Le débat sur le rétablissement de la conscription, suspendue en 2011 [une « erreur » pour M. Pistorius, ndlr], est récurrent outre-Rhin. Mais, depuis l’invasion de l’Ukraine par la Russie, il a pris une tout autre ampleur.

« La suspension de la conscription ne correspond plus à la situation de menace actuelle », a ainsi récemment estimé Florian Hahn, le porte-parole de l’Union chrétienne-démocrate d’Allemagne [CDU/CSU]pour les affaires de défense. « Sans une sorte de nouvelle obligation de servir, nous ne parviendrons pas à recruter et à fidéliser le personnel dont nous avons besoin », a abondé le colonel André Wüstner, le président de l’Association de la Bundeswehr. Ex-commissaire parlementaire aux forces armées, Eva Högl, du Parti social-démocrate [SPD] ne dit pas autre chose…

Aussi, l’idée de rétablir le service militaire obligatoire en Allemagne fait son chemin… En tout cas, M. Pistorius ne l’exclut pas.

Pour le moment, le service militaire volontaire que ce dernier défend n’est pas encore entré en vigueur, alors qu’il était censé permettre de recruter 5 000 soldats de plus dès cette année. Cependant, a prévenu M. Pistorius dans les pages de la Frankfurter Allgemeine Zeitung, s’il ne permet pas à la Bundeswehr de disposer des effectifs dont elle a besoin, alors « il sera peut-être décidé que nous passerons à une conscription obligatoire ».

En attendant, le ministre espère que la loi sur le service militaire volontaire soit adoptée « rapidement », afin qu’elle puisse entrer en vigueur dès janvier 2026.

Même s’il est basé sur le volontariat, ce service suppose cependant quelques obligations, les hommes étant ainsi tenus de remplir un questionnaire dès l’âge de dix-huit ans afin de déterminer leurs capacités à servir au sein de la Bundeswehr.
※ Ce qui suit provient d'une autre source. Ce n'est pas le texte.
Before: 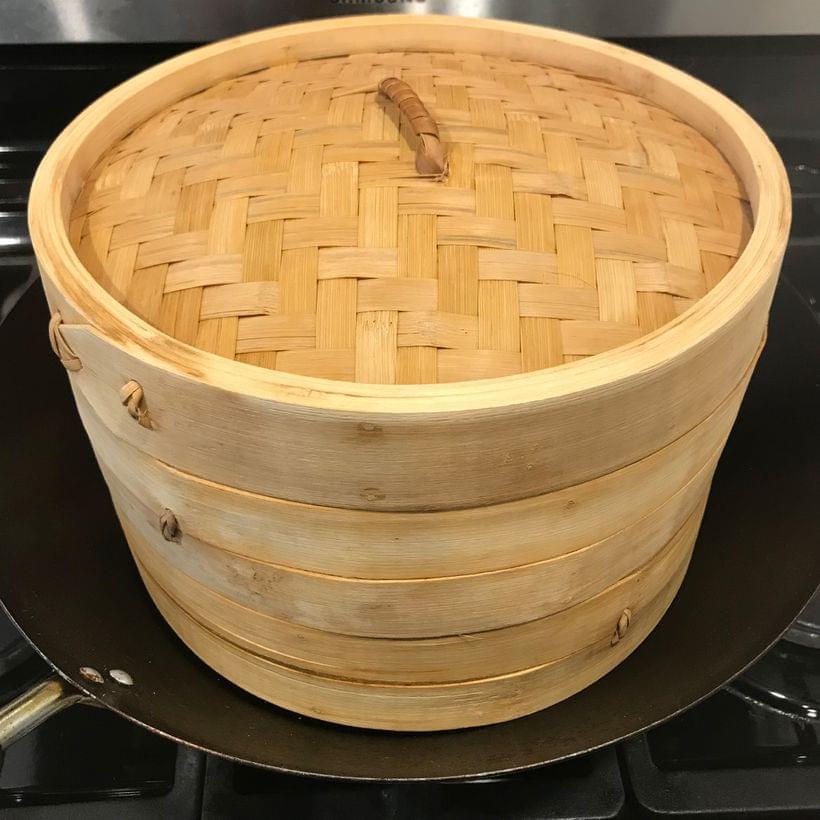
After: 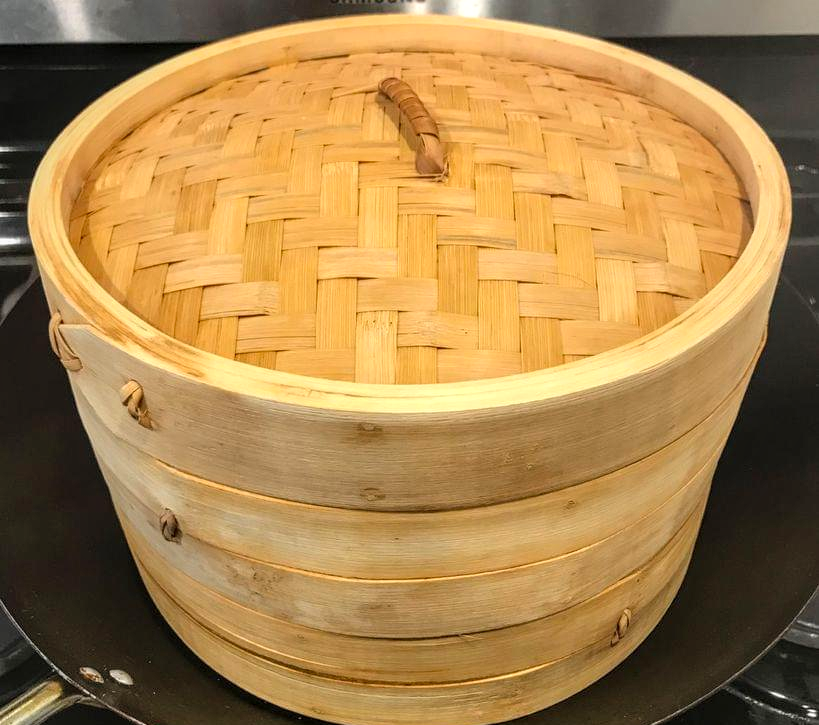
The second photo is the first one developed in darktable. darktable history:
crop and rotate: top 0%, bottom 11.49%
local contrast: highlights 35%, detail 135%
contrast brightness saturation: contrast 0.07, brightness 0.08, saturation 0.18
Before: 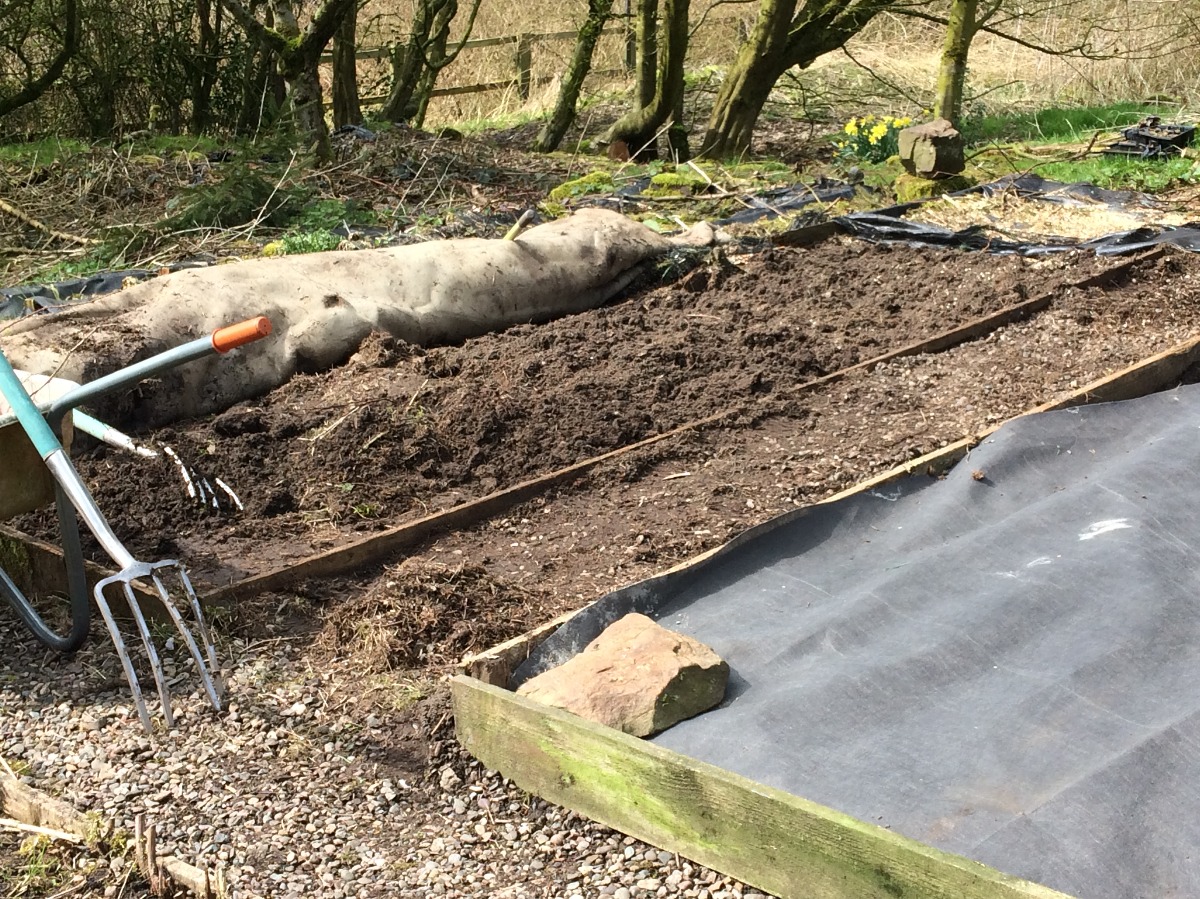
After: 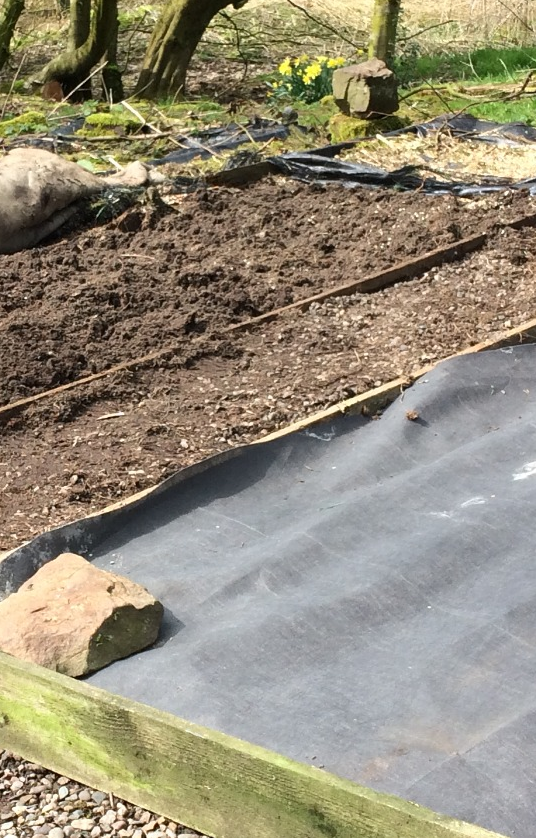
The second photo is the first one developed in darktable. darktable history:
crop: left 47.227%, top 6.728%, right 8.028%
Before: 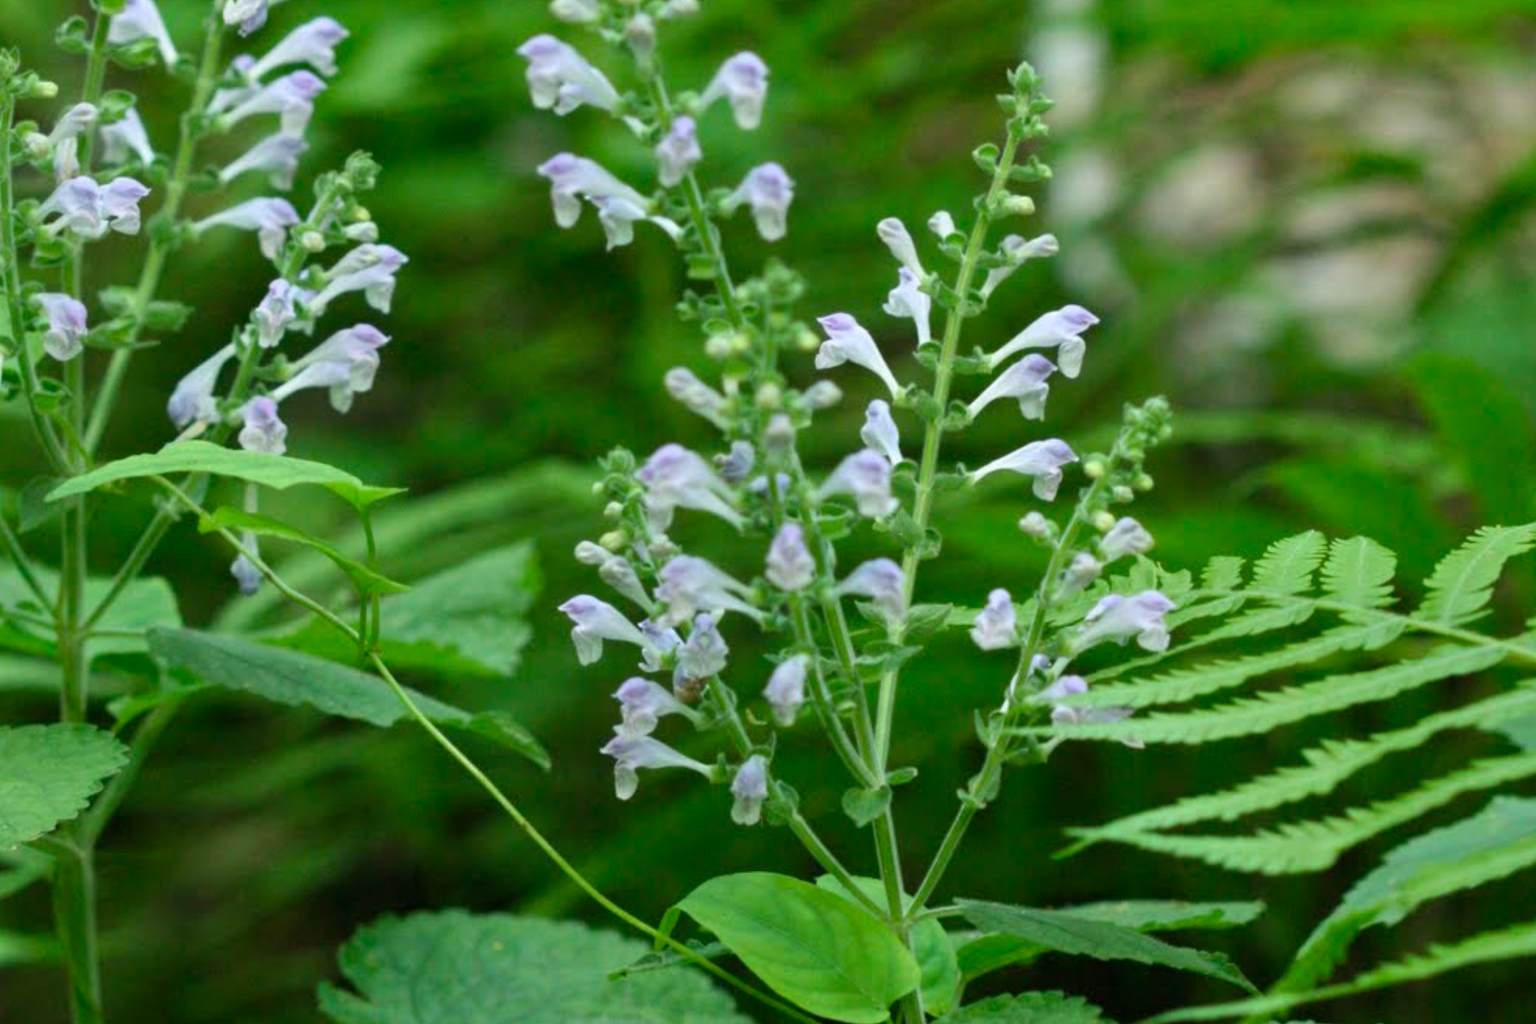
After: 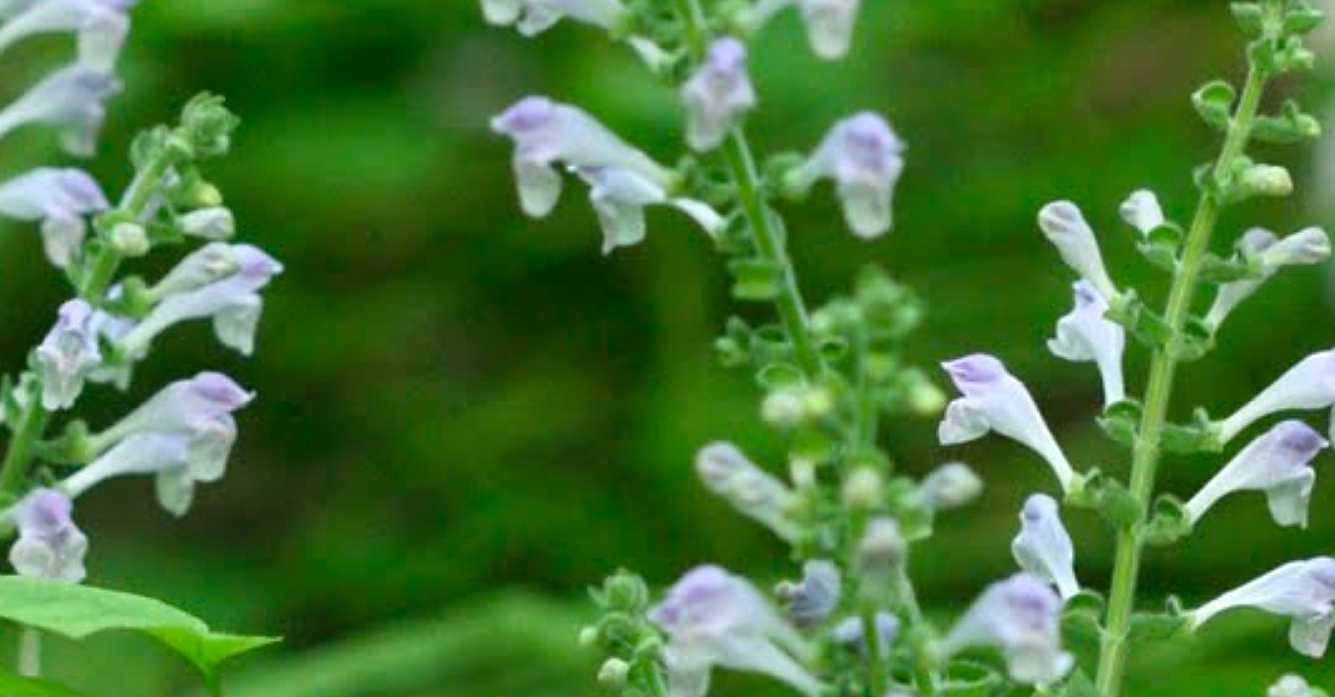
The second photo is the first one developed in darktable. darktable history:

Cette démarche est facultative pour les femmes. Ceux qui se disent prêts à effectuer une période militaire sont ensuite contactés en vue de leur éventuel recrutement.

Quoi qu’il en soit, si, en France, les principaux responsables militaires ne sont pas favorables à un retour de la conscription car attachés à une armée de métier, le chef d’état-major de la Bundeswehr, le général Carsten Breuer, est sur une tout autre ligne.

S’il estime possible que la Bundeswehr atteigne ses objectifs en matière de recrutement avec le service militaire volontaire, le général Breuer n’a pas écarté l’idée de rétablir la conscription dans le cas où la situation l’exigerait.

« Le service militaire obligatoire est une sorte de réassurance. Il pourrait être activé rapidement si la solution basée sur le volontariat n’était pas suffisante », a-t-il en effet déclaré auprès de Deutschlandfunk. « Si nous manquons de personnel et que la menace continue d’augmenter, alors une autre décision politique devra être prise », a-t-il insisté.